И Симон вынул перед изумленным взором Мориса из стебля цветка клочок бумажки, с необыкновенным тщанием свернутый и мастерски вложенный в середину пышного цветка.
- О, - вскрикнул Морис, в свою очередь, - это что такое, Боже мой?
- Мы это узнаем, мы это узнаем! - сказал Симон, приближаясь к окошечку. - А приятель твой Лорен говорит, что я читать не умею! Вот ты и посмотришь!
Лорен оклеветал Симона. Он умел читать печатное и даже писаное, когда оно было очень крупно и ясно. Но записка была написана таким мелким почерком, что Симон принужден был прибегнуть к очкам. По этому случаю он положил записку на окно и начат шарить у себя в карманах. Но когда он этим занимался, гражданин Агрикола отворил дверь передней, которая как раз была напротив окна, и сквозняком унесло, как пух, легонькую бумажку, так что, когда Симон после минутного поиска отыскал свои очки и надвинул их себе на нос, он тщетно искал бумажку - она исчезла.
Симон заревел.
- Была бумажка, была! - вскрикнул он. - Ну, теперь берегись, гражданин муниципал, она непременно должна отыскаться!

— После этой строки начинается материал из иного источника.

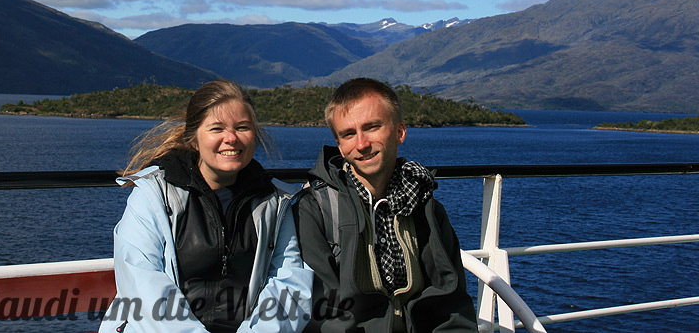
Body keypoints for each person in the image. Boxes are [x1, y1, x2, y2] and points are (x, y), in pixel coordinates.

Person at [99, 80, 313, 333]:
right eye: (216, 128)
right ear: (194, 139)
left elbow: (288, 282)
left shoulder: (275, 202)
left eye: (242, 127)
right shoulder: (154, 194)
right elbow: (142, 282)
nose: (231, 138)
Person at [294, 78, 478, 332]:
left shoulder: (425, 207)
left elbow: (451, 305)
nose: (361, 144)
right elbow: (322, 315)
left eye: (372, 128)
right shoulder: (315, 209)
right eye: (348, 134)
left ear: (400, 132)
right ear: (339, 146)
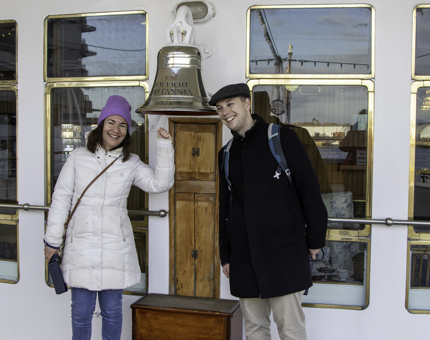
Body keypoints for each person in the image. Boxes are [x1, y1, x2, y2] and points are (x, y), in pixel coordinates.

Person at [43, 95, 175, 340]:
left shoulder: (131, 162)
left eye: (122, 124)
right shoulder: (78, 157)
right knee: (80, 312)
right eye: (111, 122)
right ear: (101, 124)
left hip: (115, 247)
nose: (116, 129)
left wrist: (164, 147)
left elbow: (160, 184)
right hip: (80, 245)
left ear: (128, 130)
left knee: (113, 311)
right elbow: (61, 199)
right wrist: (52, 240)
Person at [210, 83, 328, 340]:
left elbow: (309, 190)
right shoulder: (226, 154)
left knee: (291, 330)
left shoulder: (282, 138)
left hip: (284, 252)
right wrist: (226, 255)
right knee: (254, 329)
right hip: (244, 258)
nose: (225, 112)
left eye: (230, 104)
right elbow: (225, 208)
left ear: (247, 103)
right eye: (220, 108)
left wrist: (315, 241)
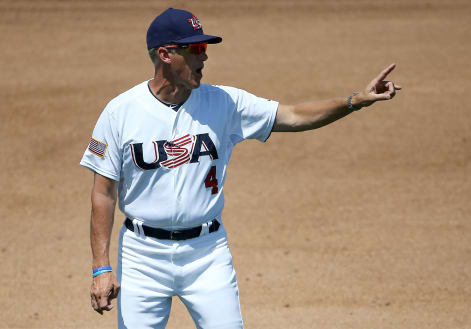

И он спустился по лестнице, оставив Мориса в недоумении.
Десять минут спустя три члена общины входили в башню. Королева находилась еще на террасе, и отдано было приказание оставить ее в полном неведении того, что происходило. Члены Коммуны велели вести себя к ней.
Первый предмет, поразивший их взор, была красная гвоздика, которую она держала еще в руках. Они взглянули друг на друга с недоумением и приблизились к ней.
- Дайте нам этот цветок, - сказал президент депутации.